## What is being asked
Which equation numbers appear in the passage deriving the RI-PML iterative formula, including both equations it cites and equations it displays? List each number once.

## Quoted passage
● ● ● ● ● ● ●
If the approximate treatment shown in Eq. (18) is adopted, we can obtain an equation equivalent to Eq. (19).

$$\int_{0}^{t} {\alpha_{m} } \left( {\xi - \varepsilon^{m} } \right){\text{d}}t = \partial_{m} \varepsilon^{m}.$$
(25)

Next, we derive the iterative formula of RI-PML and RPML.

For RI-PML, the easiest method to approximate time integral uses the trapezoidal integration rule. Inserting this approximation into Eq. (22) and setting the tensor values at the initial time step to zero result in the result for component \(M_{x}^{x}\) is as follows:

$$\left( {M_{x}^{x} } \right)^{n} \left( {1 + 1/2\Delta t\alpha_{x} } \right) + \Delta t\sum\limits_{t = 1}^{n - 1} {\alpha_{x} \left( {M_{x}^{x} } \right)^{t} } = \partial_{x} v_{x}^{n},$$
(26)

where △t is the time-step size. Rewriting Eq. (26), one gets:

$$\begin{gathered} \left( {\Omega_{x}^{x} } \right)^{n} = \left( {\Omega_{x}^{x} } \right)^{n - 1} + \alpha_{x} \left( {M_{x}^{x} } \right)^{n} \hfill \\ \left( {M_{x}^{x} } \right)^{n} = 1/\left( {1 + 1/2\Delta t\alpha_{x} } \right)\left( {\partial_{x} v_{x}^{n} - \Delta t\left( {\Omega_{x}^{x} } \right)^{n - 1} } \right). \hfill \\ \end{gathered}$$
(27)
● ● ● ● ● ● ●
## Dataset entries
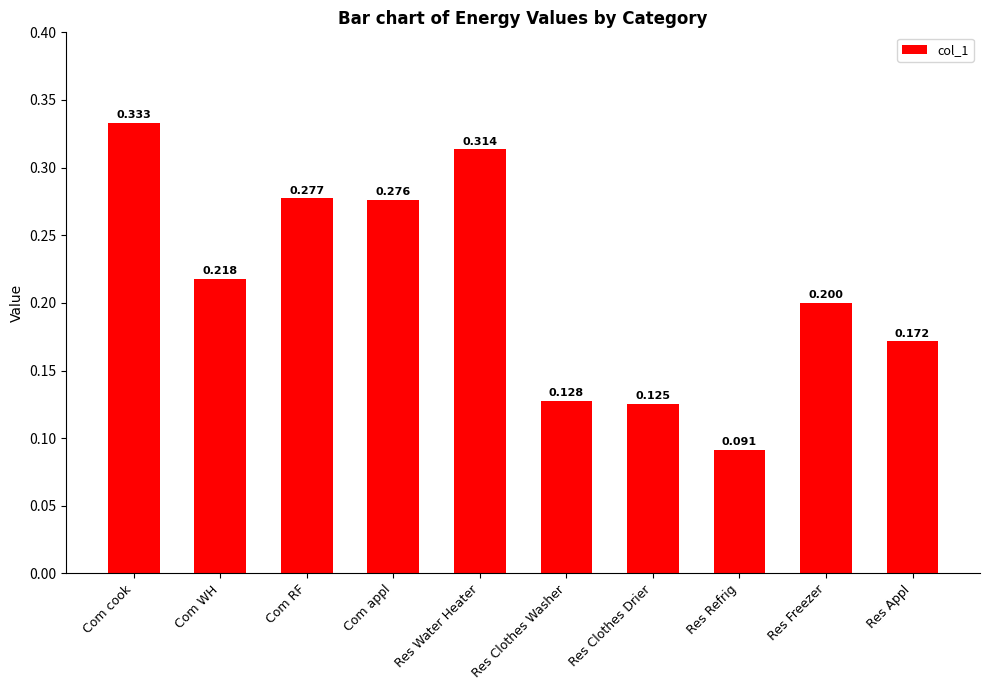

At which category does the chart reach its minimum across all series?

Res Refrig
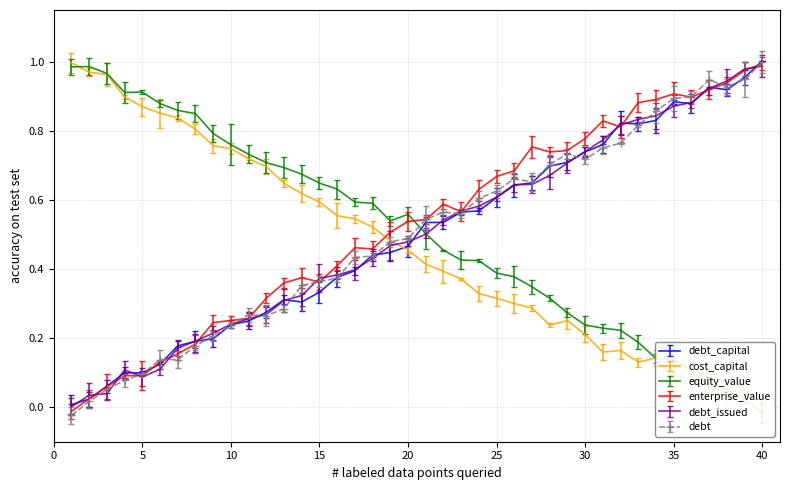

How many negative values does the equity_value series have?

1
● ● ● ● ● ● ●
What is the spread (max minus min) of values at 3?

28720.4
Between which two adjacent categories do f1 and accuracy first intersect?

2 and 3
● ● ● ● ● ● ●
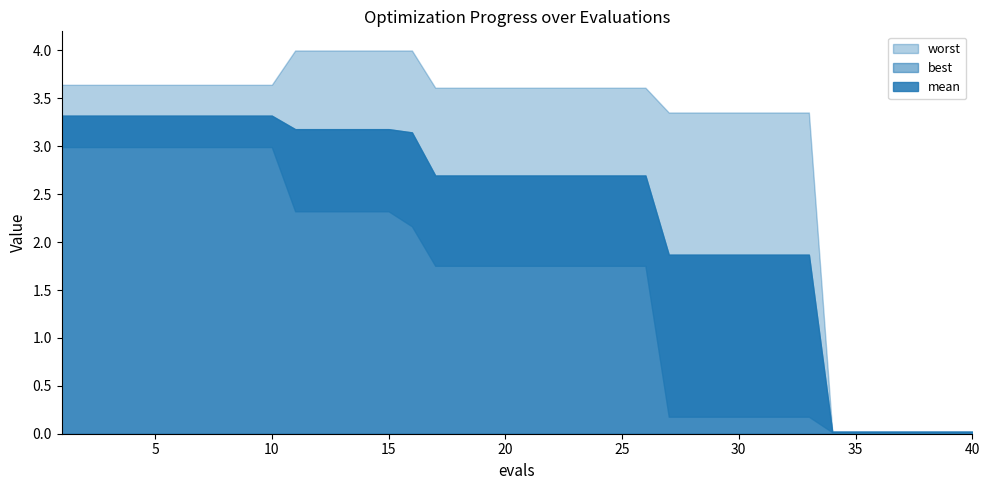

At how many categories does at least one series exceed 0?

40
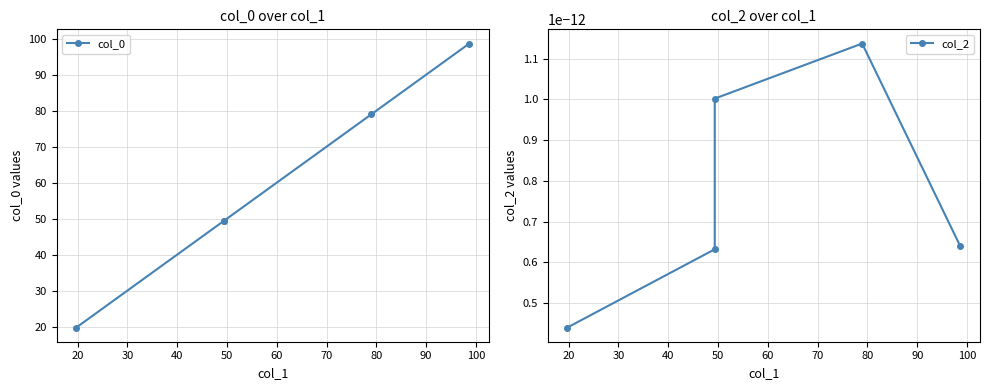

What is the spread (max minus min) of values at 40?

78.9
● ● ● ● ● ● ●
## Result of the exercise
(18), (19), (25), (22), (26), (27)